A case in point is climate change adaptation on the roadway network. The Denmark Roads Directorate has set out a clear policy direction in a Strategy for Adapting to Climate Change document (available here). The main impact they anticipate from climate change is increased rainfall, leading to increased flooding events on the highway. The planned response is straightforward:
· Better manage flooding when it occurs, through rapid response, information, detours, etc.,
· Improve the roads where incidents have occurred, and
· Prevent future problems where possible, using the best available science to “climate proof” roads where it makes sense to do so.
This is really straightforward stuff, as it should be for an organization that owns and operates a highway network. The Danish approach has proven so popular that the Danes are leading an effort among all the EU highway agencies to develop a standard climate change adaptation strategy.
AASHTO are you listening?
Tuesday, October 20, 2015
So Canada has a new young, charismatic, JFK-style prime minister. It will be fun watching the transition to a new Liberal government. But what has this got to do with US transportation policy?
The Liberal platform has a bold plan for stimulating the economy while advancing policy goals. The idea is to pump large amounts of money into infrastructure and human services ($5 Billion for each in the first year), financed by higher taxes on the rich (shocking!) and deficit spending (even more shocking!). The infrastructure piece appears to be mainly transportation, although the plan is not very detailed at this point. If successful, the plan will get the economy revved up while putting valuable public assets on the ground at relatively cheap prices. It will be – in effect – a very large Stimulus package.

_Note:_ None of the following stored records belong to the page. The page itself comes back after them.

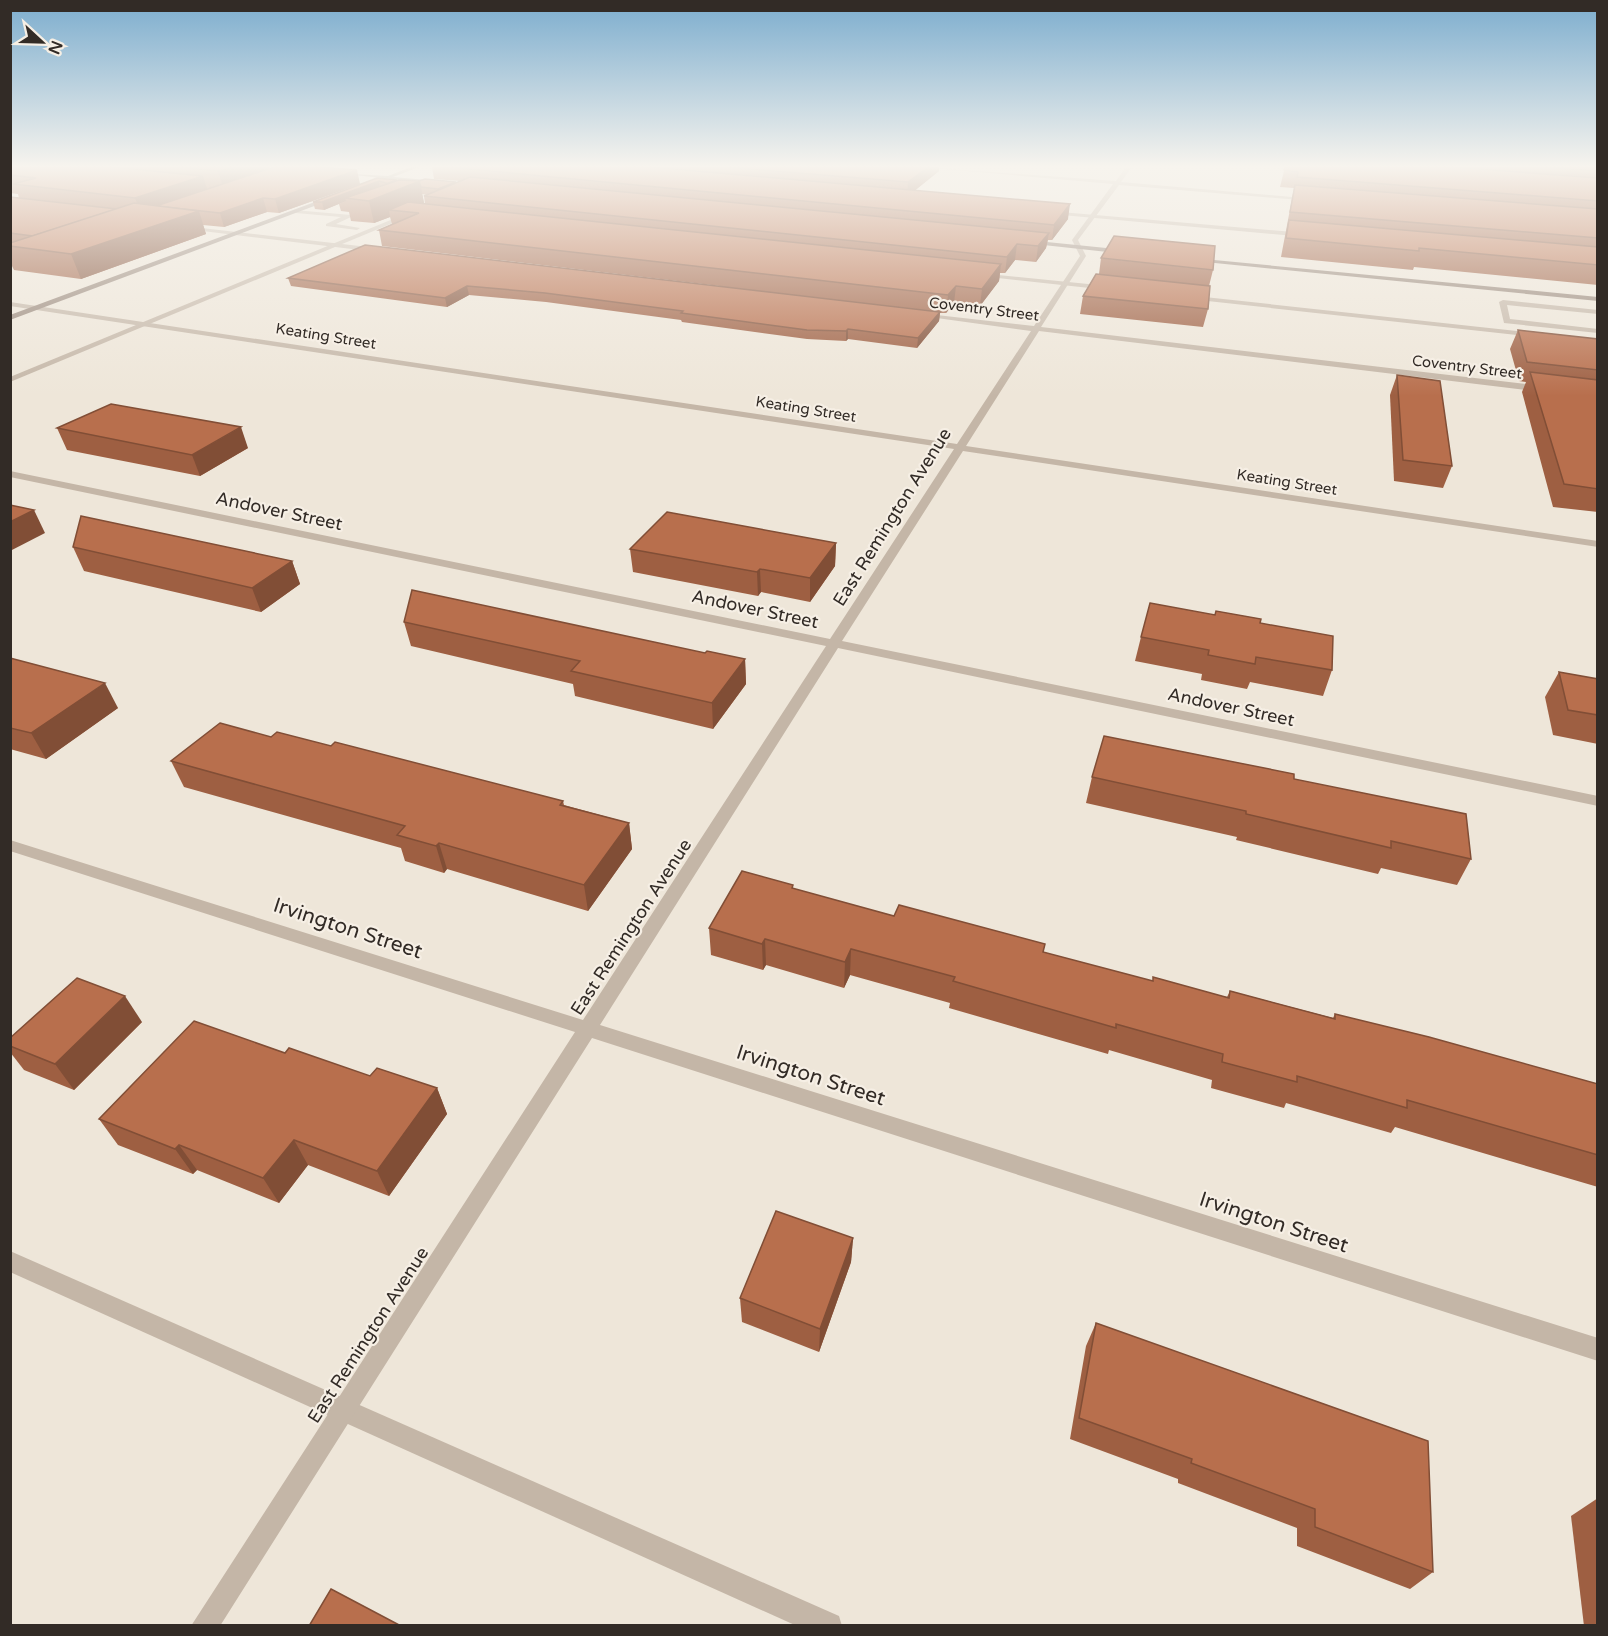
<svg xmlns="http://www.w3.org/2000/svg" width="1608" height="1636" font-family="'Varela Round',sans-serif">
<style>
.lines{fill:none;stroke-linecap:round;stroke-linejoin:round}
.lane{fill:#c4b6a7;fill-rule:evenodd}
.street{fill:#c4b6a7;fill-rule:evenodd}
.secondary{fill:#978679;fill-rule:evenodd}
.wall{fill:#9e5f42;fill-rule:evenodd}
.shaded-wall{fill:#814e36}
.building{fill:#b86f4d;stroke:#814e36;stroke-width:1.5}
.labels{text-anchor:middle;stroke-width:4.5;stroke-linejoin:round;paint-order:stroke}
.far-street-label{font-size:15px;fill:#322b26;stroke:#f6efe5}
.street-label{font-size:18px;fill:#322b26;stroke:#f6efe5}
.near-street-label{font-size:21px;fill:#322b26;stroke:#f6efe5}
</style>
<rect width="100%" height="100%" fill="#eee6d9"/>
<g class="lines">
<!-- lane -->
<g class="lane">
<polygon points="294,210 351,215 351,217 336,224 360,228 357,230 326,226 326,224 341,217 296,213"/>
<polygon points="1049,211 1305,233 1308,235 1305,237 1051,214"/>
<polygon points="410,212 412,215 10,382 10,377"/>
<polygon points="978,273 1108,286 1112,288 1108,290 980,276"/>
<polygon points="1186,295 1535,333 1539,335 1535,337 1189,299"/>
<polygon points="1503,300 1598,310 1598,314 1507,305 1510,319 1598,329 1598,333 1504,323 1499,302"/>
<polygon points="10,1251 839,1616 842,1626 797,1626 10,1272"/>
</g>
<!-- street -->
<g class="street">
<polygon points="921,167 1116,181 1126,167 1132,167 1121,182 1315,199 1312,201 1119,185 1078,240 1086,256 1041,327 1542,386 1546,389 1542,392 1039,331 966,446 1598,541 1598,547 963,451 842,641 1598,796 1598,806 838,648 600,1025 1598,1338 1598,1361 592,1038 220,1626 191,1626 575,1032 10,851 10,840 583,1020 826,646 10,477 10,471 830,639 954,449 10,306 10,302 957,444 1031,331 915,315 919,313 1034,326 1080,256 1072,240 1113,184"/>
<polygon points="184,226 377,248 380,250 377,252 186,229"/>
</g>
<!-- secondary -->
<g class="secondary">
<polygon points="411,167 419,167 393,177 427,180 429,183 335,173 388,176"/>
<polygon points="331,196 333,199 10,320 10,315"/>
<polygon points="1027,240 1126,250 1129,252 1126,254 1025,243"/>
<polygon points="1193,258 1598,297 1598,301 1195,261"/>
</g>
</g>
<!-- wall -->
<g class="wall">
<polygon points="10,167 269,167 269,168 360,184 279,213 267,212 224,227 203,225 206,234 81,279 14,270 10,262 10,197 19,198 18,194 10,193"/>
<path d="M432,167H939V171L915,190L1068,219L1052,240H1048L1046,248L1036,262L1015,260L1005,273H1000L999,281L980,306L954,303L946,313H940L939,321L917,348L848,339L846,341L807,339L682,322L681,320L546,302L469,295L447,307L291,286L288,278L720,286L382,246L379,230L392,224L390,217L374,223L351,221L349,212L341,211L339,204L346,201L324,210L315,209L313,202L377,178L397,180L456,183L460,181L434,179ZM422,194L427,195L424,196L425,204H422L424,203Z"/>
<polygon points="1285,167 1598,167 1598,285 1414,267 1413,270 1281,257 1294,188 1280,187"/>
<polygon points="1101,258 1213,270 1209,286 1208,309 1203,327 1080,314 1083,296 1099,274"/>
<polygon points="1518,330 1598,339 1598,512 1553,507 1522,392 1526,382 1519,381 1510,349"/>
<polygon points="1397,375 1452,466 1443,488 1394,481 1390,395"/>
<polygon points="57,428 248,448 200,476 67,450"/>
<polygon points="836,543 835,566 810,602 761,592 758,596 633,572 630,549"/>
<polygon points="73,547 292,561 300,584 261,612 84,571"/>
<polygon points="404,622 705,653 745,659 746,684 713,729 575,696 573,684 411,646"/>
<polygon points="1260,623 1332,670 1323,696 1250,682 1247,689 1201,680 1202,674 1135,661 1141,637"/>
<polygon points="10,658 118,708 46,759 10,749"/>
<polygon points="1559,672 1598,679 1598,744 1553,735 1545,697"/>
<polygon points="331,746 563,801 564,805 629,823 632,849 588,911 447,869 444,873 405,861 401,848 184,787 171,761"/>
<polygon points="1092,777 1294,779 1471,859 1457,885 1381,868 1378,874 1236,840 1237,837 1086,803"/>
<polygon points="793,889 894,916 1045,944 1043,952 1152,981 1227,997 1230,991 1333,1018 1335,1014 1598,1084 1598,1187 1395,1127 1391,1133 1286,1103 1284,1108 1211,1088 1212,1080 1109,1050 1108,1054 949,1008 950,1003 850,975 844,988 766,965 763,970 711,955 709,928"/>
<polygon points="142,1022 74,1090 24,1070 10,1052 10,1038"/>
<polygon points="285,1053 370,1076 437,1088 447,1114 389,1196 308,1165 279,1203 197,1170 193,1174 118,1145 99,1119"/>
<polygon points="853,1238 851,1262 819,1352 742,1322 740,1298"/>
<polygon points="1096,1323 1433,1572 1410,1589 1297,1546 1297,1528 1178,1483 1178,1479 1070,1439 1086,1346"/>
<polygon points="1598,1498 1598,1626 1584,1626 1571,1516"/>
</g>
<!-- shaded-wall -->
<g class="shaded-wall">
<polygon points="232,167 269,167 271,174 224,190 218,171"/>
<polygon points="928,167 939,167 939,171 907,197 908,182"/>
<polygon points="357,170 360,184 279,213 275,199"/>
<polygon points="203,176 209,195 143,218 135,198"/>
<polygon points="379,181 380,188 345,198 346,201 324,210 322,202"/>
<polygon points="420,181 424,203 403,211 389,210 390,217 374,223 369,201"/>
<polygon points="263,198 267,212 224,227 220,213"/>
<polygon points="1070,204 1068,219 1052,240 1054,225"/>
<polygon points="199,211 206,234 81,279 71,254"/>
<polygon points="1049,233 1046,248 1036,262 1038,246"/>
<polygon points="1017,244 1015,260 1005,273 1007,257"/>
<polygon points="1001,264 999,281 980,306 982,289"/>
<polygon points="467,286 469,295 447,307 445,298"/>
<polygon points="956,286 954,303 946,313 948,295"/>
<polygon points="940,312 939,321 917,348 918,338"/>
<polygon points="848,329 848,339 846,341 846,331"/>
<polygon points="241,427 248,448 200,476 192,455"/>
<polygon points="34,510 45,533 10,551 10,522"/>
<polygon points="836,543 835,566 810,602 810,578"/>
<polygon points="292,561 300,584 261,612 252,588"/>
<polygon points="760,569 761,592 758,596 757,572"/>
<polygon points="745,659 746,684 713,729 712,703"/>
<polygon points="105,683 118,708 46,759 31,733"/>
<polygon points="629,823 632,849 588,911 584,885"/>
<polygon points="439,843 447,869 444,873 436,846"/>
<polygon points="765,939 766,965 763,970 762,944"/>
<polygon points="851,949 850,975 844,988 845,962"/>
<polygon points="125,996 142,1022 74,1090 55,1064"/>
<polygon points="437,1088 447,1114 389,1196 377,1171"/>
<polygon points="294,1140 308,1165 279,1203 263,1178"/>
<polygon points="179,1145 197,1170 193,1174 175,1149"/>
<polygon points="853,1238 851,1262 819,1352 820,1329"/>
</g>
<!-- building -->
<g class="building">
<polygon points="10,167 112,167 203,176 135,198 13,184 36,178 10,175"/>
<polygon points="180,167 232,167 218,171"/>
<polygon points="274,167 321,167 357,170 275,199 263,198 220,213 156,206"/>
<polygon points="449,167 650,167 1070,204 1054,225"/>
<polygon points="725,167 928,167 908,182"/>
<polygon points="1285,167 1452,167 1598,178 1598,201 1297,177 1298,172 1284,170"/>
<polygon points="1542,167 1598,167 1598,171"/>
<polygon points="470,177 1049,233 1038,246 1017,244 1007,257 424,196"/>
<polygon points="377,178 397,180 386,184 386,183 379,181 322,202 313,202"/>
<polygon points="425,179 456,182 438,189 421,187 419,181"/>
<polygon points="399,180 420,181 369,201 345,198"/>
<polygon points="1295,185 1598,209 1598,238 1290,212"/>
<polygon points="10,197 117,209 33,236 10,233"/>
<polygon points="408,202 1001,264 982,289 956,286 948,295 379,230 419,213 389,210"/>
<polygon points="134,203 199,211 71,254 10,246 10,243"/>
<polygon points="1289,220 1598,247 1598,265 1419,248 1419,251 1286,238"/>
<polygon points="1114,236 1215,246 1213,270 1101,258"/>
<polygon points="365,245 940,312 918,338 848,329 846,331 807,330 681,313 683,311 545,293 467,286 445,298 288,278"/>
<polygon points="1096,274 1210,286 1208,309 1083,296"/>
<polygon points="1518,330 1598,339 1598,370 1527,362"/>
<polygon points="1530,372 1598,380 1598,489 1564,484"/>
<polygon points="1397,375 1440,381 1452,466 1403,460"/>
<polygon points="111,404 241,427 192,455 57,428"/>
<polygon points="10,505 34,510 10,522"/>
<polygon points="667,512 836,543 810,578 760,569 757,572 630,549"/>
<polygon points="81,516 292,561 252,588 73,547"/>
<polygon points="412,590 705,653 707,651 745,659 712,703 571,671 580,661 404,622"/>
<polygon points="1150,603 1215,615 1216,611 1261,619 1260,623 1333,636 1332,670 1256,657 1255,664 1208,655 1209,650 1141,637"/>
<polygon points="10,658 105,683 31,733 10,728"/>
<polygon points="1559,672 1598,679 1598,715 1568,710"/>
<polygon points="220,723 271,737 277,732 331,746 335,742 563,801 560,805 629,823 584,885 439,843 436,846 397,835 405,826 171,761"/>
<polygon points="1104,736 1294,774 1294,779 1466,814 1471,859 1391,841 1391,848 1246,814 1246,811 1092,777"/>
<polygon points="742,871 793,885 792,888 894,916 899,905 1045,944 1043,952 1153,981 1153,977 1229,998 1230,991 1335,1019 1335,1014 1429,1037 1598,1084 1598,1155 1407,1100 1407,1108 1297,1076 1297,1082 1222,1062 1223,1054 1116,1024 1116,1028 953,981 955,977 851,949 845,962 765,939 762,944 709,928"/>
<polygon points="77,978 125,996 55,1064 10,1046 10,1038"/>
<polygon points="194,1021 285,1053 289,1048 370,1076 377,1068 437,1088 377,1171 294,1140 263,1178 179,1145 175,1149 99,1119"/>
<polygon points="776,1211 853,1238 820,1329 740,1298"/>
<polygon points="1096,1323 1428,1441 1433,1572 1315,1527 1315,1509 1191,1463 1192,1459 1079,1418"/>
<polygon points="331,1589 401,1626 309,1626"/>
</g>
<!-- sky -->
<linearGradient id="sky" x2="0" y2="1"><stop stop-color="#7cadce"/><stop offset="0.42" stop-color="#f7f4ee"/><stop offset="1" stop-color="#f7f4ee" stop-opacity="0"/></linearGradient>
<rect width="1608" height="396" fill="url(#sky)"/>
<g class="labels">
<!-- far-street labels -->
<g class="far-street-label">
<text transform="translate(984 309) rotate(7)" y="5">Coventry Street</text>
<text transform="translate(326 336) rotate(9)" y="5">Keating Street</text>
<text transform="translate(1467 367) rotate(7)" y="5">Coventry Street</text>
<text transform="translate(806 409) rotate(9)" y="5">Keating Street</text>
<text transform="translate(1287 482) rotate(9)" y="5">Keating Street</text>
</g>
<!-- street labels -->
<g class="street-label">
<text transform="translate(279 511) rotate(12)" y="6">Andover Street</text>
<text transform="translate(892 517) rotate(-58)" y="6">East Remington Avenue</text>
<text transform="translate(755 609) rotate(12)" y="6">Andover Street</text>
<text transform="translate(1231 707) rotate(12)" y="6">Andover Street</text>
<text transform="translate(631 927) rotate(-57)" y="6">East Remington Avenue</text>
<text transform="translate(368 1335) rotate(-57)" y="6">East Remington Avenue</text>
</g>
<!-- near-street labels -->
<g class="near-street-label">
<text transform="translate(348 928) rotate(18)" y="7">Irvington Street</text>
<text transform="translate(811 1075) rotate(18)" y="7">Irvington Street</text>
<text transform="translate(1274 1222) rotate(18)" y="7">Irvington Street</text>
</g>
</g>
<!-- border -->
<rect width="1608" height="1636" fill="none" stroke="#322b26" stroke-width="24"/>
<!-- north arrow -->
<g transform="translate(42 42) rotate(112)" stroke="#f6efe5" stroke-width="4.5" paint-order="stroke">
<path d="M0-4.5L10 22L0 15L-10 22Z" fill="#322b26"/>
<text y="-9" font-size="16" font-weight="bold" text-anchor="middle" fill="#322b26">N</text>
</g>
</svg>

If the plan is implemented (and given the solid Liberal majority in Parliament it should be) it could provide a valuable model for the US. Will it be successful? Time will tell. We know – despite the folk tales told in some circles – that the US Stimulus at the beginning of the Great Recession was a huge success, rescuing much of the economy will producing lasting benefits at bargain prices. The Canadians have apparently not yet convinced themselves – as Americans have apparently convinced ourselves – that they are too poor, too old, too tired, too depressed, or whatever, to make bold plans to engage the 21st Century. I wish them success!
Monday, October 19, 2015
The poor Washington Metro system has gotten such a bad rap lately (here for instance) that I hate to pile on, but on a recent visit to DC I couldn’t help but notice how hard it is to find the entrance to a station you’re not familiar with. Partly I think this is just lack of maintenance (as in the following photo) and partly it’s a matter of an overall design scheme that is “tasteful” and “muted.” “Garish” isn’t what you want in our nation’s capital, but how about more pedestrian trailblazer signs?
In the long run, Metro needs more money for maintenance (who doesn’t?). Also, to maximize its long-term value, the Metro system (in my minority-of-probably-one opinion) should double its inside-the-beltway network.